Fraunhofer IPMS presents TSN IP core designs with low latency for automotive on-board networks

On-board networking with lowest latency for the modern vehicle

February 09, 2021 -- Digitalization is making its way into vehicles as well: more and more data from sensors, infotainment and safety systems must be prioritized in the on-board network and transmitted using various communication protocols. A high-performance vehicle network like automotive Ethernet, which offers advantages such as standardization, scalability and support for IP protocols, is essential for this. Fraunhofer IPMS is developing platform-independent IP core controllers with very low latencies for this purpose. At the Automotive Ethernet Congress from February 9 – 11, 2021, Fraunhofer IPMS will present its developments in a workshop featuring a live demonstration.

Modern vehicles generate and transmit data continuously to bring us as passengers safely and relaxed to our destination. Numerous sensors for condition monitoring, comfort functions, infotainment applications, powertrain and driver assistance systems – already today, more than 70 control units are used for this purpose, whose signals must be prioritized and transmitted via communication protocols. The data traffic has grown to such an extent that it can no longer be handled by conventional systems. Time Sensitive Networking (TSN) is a key technology for deterministic automotive Ethernet networks with guaranteed bandwidth and low latencies.

IP core controller for safe driving

“The automotive industry is moving away from the use of many individual control units connected via relatively slow classic bus systems such as CAN or LIN to centralized computing units connected via networks with high bandwidths and low latencies. This allows the demands for energy efficiency, safety and economy to be reconciled. Open solutions that are standardized worldwide for compatibility reasons, such as IEEE 802.1/.3 Ethernet, are coming to the fore,” explains Marcus Pietzsch, group leader IP Core and ASIC Design at Fraunhofer IPMS.

Together with his team, Marcus Pietzsch develops platform-independent IP cores pre-certified according to ISO 26262 up to ASIL-D for communication in vehicles. The automotive IP cores are suitable for integration in both FPGAs and ASICs. Pre-certification shortens the development and approval process of the overall system enormously, since all functions, including the necessary safety features, are fully implemented and tested. This guarantees maximum functional safety in the vehicle, while at the same time minimizing the costs and time required for system development.

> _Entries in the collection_
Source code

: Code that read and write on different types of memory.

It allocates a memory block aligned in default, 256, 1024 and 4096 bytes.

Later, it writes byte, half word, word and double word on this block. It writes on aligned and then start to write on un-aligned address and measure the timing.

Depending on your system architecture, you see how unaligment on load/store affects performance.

> _Your assignment_
Write the next part of the press release on Fraunhofer IPMS's TSN IP cores for automotive networks, starting right after its last paragraph. None of this data is needed here.

> _Exercise output_
Live demonstration at Automotive Ethernet Congress 2021

Fraunhofer IPMS will present its developments at the Automotive Ethernet Congress, a leading trade congress of the automotive industry, which will take place in digital form from February 9 – 11, 2021. In addition, visitors can learn about Fraunhofer IPMS technologies at a workshop on “Ultra Low Latency TSN Networks” on February 9 at 6 p.m. and talk to Ethernet TSN experts during a live demonstration based on a TSN example setup.

Find more information at: https://www.ipms.fraunhofer.de/en/events/2021/Automotive_Ethernet_Congress.html

About Fraunhofer IPMS

The Fraunhofer Institute for Photonic Microsystems IPMS stands for applied research and development in the fields of industrial manufacturing, medical technology and improved quality of life. Our research focuses on miniaturized sensors and actuators, integrated circuits, wireless and wired data communication, and customized MEMS systems. Fraunhofer IPMS has years of experience in the design of IP cores for automotive communication and has a family of TSN IP cores. More than 150 applications worldwide use Fraunhofer IPMS IP cores, many of them in in-vehicle networking. The multidisciplinary IP design team of Fraunhofer IPMS with expertise in domain-specific computer architectures, network structures, RTL design and implementation of electronic systems is also available as a competent development partner for application-specific adaptations of the IP cores and their integration into complex network architectures.